Unfortunately, as of v0.5.6 I'm still seeing this error pretty consistently while trying to complete my "initial" archive of bookmarked links. I have quite a few (probably way too many...>2k) and while I could probably clean some out I keep many of them for reference purposes.
Is there any other timeout setting or anything I can try to increase or adjust to lessen this error at all? Anything to make it so that I don't have to re-run
archivebox updateagain and again and again every hour/few hours? I don't have anything else running on this VM and the only "UI usage" I've done on it is occasional checks to see if it's still running or not. Gonna to take a long time to get through this many links if not lol :)And as always - thank you for your hard work on this!! I and many others really appreciate it!
@mAAdhaTTah commented on GitHub (Apr 2, 2021):
@dohlin If you import the links one at a time, via the CLI, and keep the web server off during that time, you should only have the CLI process locking/using the db which should minimize/eliminate the problem.

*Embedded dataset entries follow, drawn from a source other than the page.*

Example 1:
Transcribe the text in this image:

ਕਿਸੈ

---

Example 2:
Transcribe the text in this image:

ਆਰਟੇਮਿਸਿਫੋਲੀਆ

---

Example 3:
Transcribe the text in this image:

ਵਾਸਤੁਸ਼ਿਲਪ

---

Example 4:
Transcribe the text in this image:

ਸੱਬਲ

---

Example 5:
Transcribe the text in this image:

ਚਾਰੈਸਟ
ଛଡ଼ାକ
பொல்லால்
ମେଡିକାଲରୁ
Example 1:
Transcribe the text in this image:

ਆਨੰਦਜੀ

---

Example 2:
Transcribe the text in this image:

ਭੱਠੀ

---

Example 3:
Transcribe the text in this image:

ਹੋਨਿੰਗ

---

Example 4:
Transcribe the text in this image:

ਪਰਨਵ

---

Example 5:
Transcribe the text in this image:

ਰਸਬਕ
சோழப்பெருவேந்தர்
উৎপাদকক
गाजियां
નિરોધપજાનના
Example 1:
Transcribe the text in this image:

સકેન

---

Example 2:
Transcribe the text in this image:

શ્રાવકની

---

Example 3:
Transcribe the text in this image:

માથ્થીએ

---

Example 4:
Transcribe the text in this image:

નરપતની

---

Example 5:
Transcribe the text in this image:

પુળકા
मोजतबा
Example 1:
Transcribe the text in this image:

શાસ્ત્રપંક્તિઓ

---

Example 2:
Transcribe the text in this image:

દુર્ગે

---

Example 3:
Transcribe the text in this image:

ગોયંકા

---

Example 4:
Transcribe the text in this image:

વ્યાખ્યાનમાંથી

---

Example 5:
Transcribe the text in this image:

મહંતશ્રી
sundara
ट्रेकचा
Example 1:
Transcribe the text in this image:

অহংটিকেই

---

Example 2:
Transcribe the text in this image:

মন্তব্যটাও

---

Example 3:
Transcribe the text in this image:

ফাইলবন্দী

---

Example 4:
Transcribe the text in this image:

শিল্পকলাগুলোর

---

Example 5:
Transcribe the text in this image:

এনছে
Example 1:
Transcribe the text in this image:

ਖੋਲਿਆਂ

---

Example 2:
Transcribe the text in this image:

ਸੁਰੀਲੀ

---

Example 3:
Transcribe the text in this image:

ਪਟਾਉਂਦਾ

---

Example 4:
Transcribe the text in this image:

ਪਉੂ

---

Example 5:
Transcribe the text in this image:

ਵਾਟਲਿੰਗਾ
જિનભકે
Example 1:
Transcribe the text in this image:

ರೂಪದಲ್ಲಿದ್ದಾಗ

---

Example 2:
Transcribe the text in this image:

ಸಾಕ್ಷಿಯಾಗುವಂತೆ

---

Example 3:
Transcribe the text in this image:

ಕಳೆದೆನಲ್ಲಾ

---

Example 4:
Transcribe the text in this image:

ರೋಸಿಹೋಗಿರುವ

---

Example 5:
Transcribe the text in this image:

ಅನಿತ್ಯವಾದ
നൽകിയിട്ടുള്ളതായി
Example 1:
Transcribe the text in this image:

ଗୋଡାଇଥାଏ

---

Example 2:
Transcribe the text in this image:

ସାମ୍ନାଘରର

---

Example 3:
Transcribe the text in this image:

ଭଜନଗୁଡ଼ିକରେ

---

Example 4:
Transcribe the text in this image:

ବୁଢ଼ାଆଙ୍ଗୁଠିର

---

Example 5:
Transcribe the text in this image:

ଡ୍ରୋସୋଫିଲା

Alternatively, if you still have the results from the early build, i would update incrementally. Meaning, instead of going straight to the current version, you install each incremental version, upgrade the content, then install the next version. This might be safer than tryna go all the way at once.
@dohlin commented on GitHub (Apr 2, 2021):
@mAAdhaTTah Ok good to know. The old build I was on was ollllddd and honestly I don't even know if I have backups still of that VM since I've rebuilt it since. At this point I'm better off just rolling with this from scratch for now...I've got 10 of 57 pages done so far LOL. Thanks!
@pirate commented on GitHub (Apr 2, 2021):
@dohlin I would also recommend the incremental upgrade, although you don't have to do it though every intermediate version. v0.4.x was specifically designed to handle importing really old archives, so if you go from the old version to v0.4.24, then from there to v0.5.6, it should work in only 2 steps. 2k links is well within the realm of what it can handle, it should only start getting sketchy above ~25k links (and v0.6 coming soon is tested to be stable up to 150k). v0.6 also has many fixes that improve performance overall, though it's not totally solved the db locking issue, it should be much better when that comes out.
Also as @mAAdhaTTah mentioned, make sure you have the webserver stopped and only use 1 CLI process to do the upgrade/import, there should be no concurrency / locking issues with only 1 process.